→ **Assigned task**:
All of the data below should be printed again word for word, pictures excluded.

───── Exercise material ─────

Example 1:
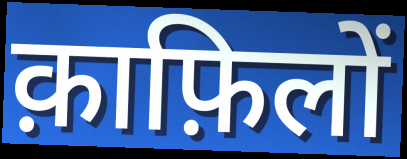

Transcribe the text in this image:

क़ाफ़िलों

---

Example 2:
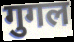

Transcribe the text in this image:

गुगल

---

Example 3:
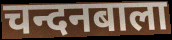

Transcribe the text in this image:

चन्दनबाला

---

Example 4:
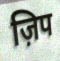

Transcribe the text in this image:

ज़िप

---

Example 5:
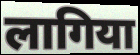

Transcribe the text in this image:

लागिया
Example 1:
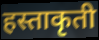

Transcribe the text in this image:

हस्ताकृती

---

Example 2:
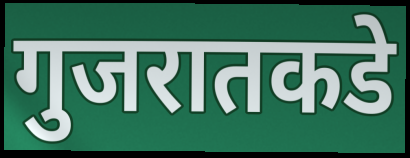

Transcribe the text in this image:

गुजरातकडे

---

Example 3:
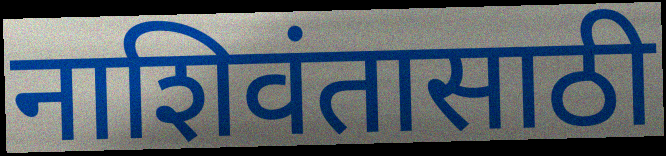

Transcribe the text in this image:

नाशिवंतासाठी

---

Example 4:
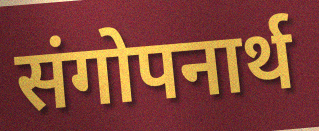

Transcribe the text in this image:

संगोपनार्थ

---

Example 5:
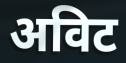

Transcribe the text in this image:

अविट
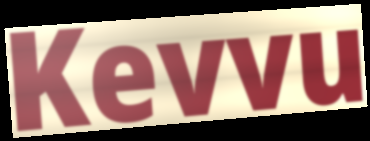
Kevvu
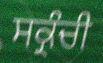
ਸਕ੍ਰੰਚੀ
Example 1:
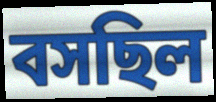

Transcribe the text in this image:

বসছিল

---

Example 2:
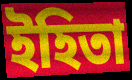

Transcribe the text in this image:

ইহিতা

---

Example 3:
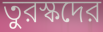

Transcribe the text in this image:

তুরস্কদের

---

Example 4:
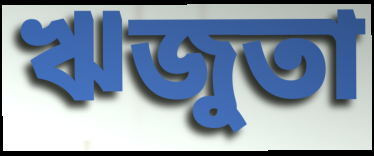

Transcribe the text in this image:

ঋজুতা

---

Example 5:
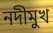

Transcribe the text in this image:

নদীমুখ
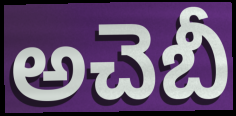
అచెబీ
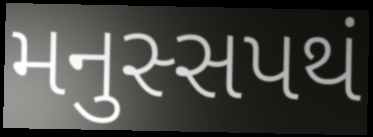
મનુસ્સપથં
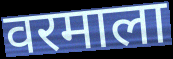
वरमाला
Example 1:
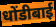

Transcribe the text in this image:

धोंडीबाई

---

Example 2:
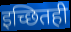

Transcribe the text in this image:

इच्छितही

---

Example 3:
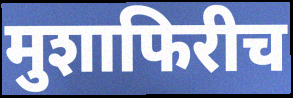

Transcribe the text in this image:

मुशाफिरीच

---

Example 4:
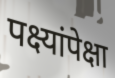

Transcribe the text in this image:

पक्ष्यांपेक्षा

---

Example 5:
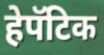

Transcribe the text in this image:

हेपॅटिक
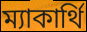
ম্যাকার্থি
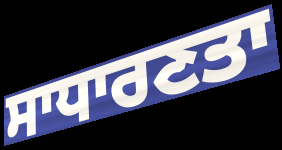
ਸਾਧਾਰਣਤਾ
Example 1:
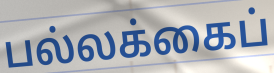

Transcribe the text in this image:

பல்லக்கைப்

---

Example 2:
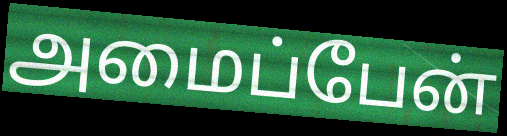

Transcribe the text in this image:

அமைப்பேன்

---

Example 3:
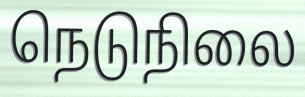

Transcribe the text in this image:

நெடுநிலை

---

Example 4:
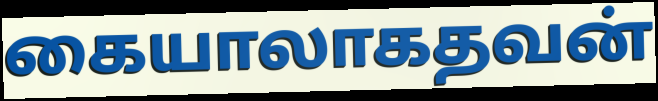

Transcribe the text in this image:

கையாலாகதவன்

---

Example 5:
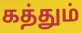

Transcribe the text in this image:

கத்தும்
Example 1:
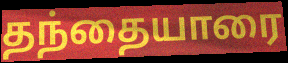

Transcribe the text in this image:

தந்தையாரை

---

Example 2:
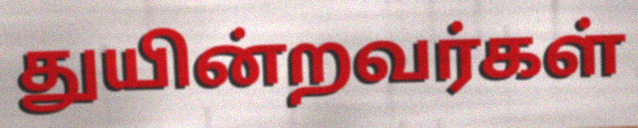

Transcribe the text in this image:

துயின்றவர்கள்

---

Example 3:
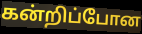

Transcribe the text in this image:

─────

→ **Expected output**:
Example 1:

Transcribe the text in this image:

क़ाफ़िलों

---

Example 2:

Transcribe the text in this image:

गुगल

---

Example 3:

Transcribe the text in this image:

चन्दनबाला

---

Example 4:

Transcribe the text in this image:

ज़िप

---

Example 5:

Transcribe the text in this image:

लागिया
Example 1:

Transcribe the text in this image:

हस्ताकृती

---

Example 2:

Transcribe the text in this image:

गुजरातकडे

---

Example 3:

Transcribe the text in this image:

नाशिवंतासाठी

---

Example 4:

Transcribe the text in this image:

संगोपनार्थ

---

Example 5:

Transcribe the text in this image:

अविट
Kevvu
ਸਕ੍ਰੰਚੀ
Example 1:

Transcribe the text in this image:

বসছিল

---

Example 2:

Transcribe the text in this image:

ইহিতা

---

Example 3:

Transcribe the text in this image:

তুরস্কদের

---

Example 4:

Transcribe the text in this image:

ঋজুতা

---

Example 5:

Transcribe the text in this image:

নদীমুখ
అచెబీ
મનુસ્સપથં
वरमाला
Example 1:

Transcribe the text in this image:

धोंडीबाई

---

Example 2:

Transcribe the text in this image:

इच्छितही

---

Example 3:

Transcribe the text in this image:

मुशाफिरीच

---

Example 4:

Transcribe the text in this image:

पक्ष्यांपेक्षा

---

Example 5:

Transcribe the text in this image:

हेपॅटिक
ম্যাকার্থি
ਸਾਧਾਰਣਤਾ
Example 1:

Transcribe the text in this image:

பல்லக்கைப்

---

Example 2:

Transcribe the text in this image:

அமைப்பேன்

---

Example 3:

Transcribe the text in this image:

நெடுநிலை

---

Example 4:

Transcribe the text in this image:

கையாலாகதவன்

---

Example 5:

Transcribe the text in this image:

கத்தும்
Example 1:

Transcribe the text in this image:

தந்தையாரை

---

Example 2:

Transcribe the text in this image:

துயின்றவர்கள்

---

Example 3:

Transcribe the text in this image:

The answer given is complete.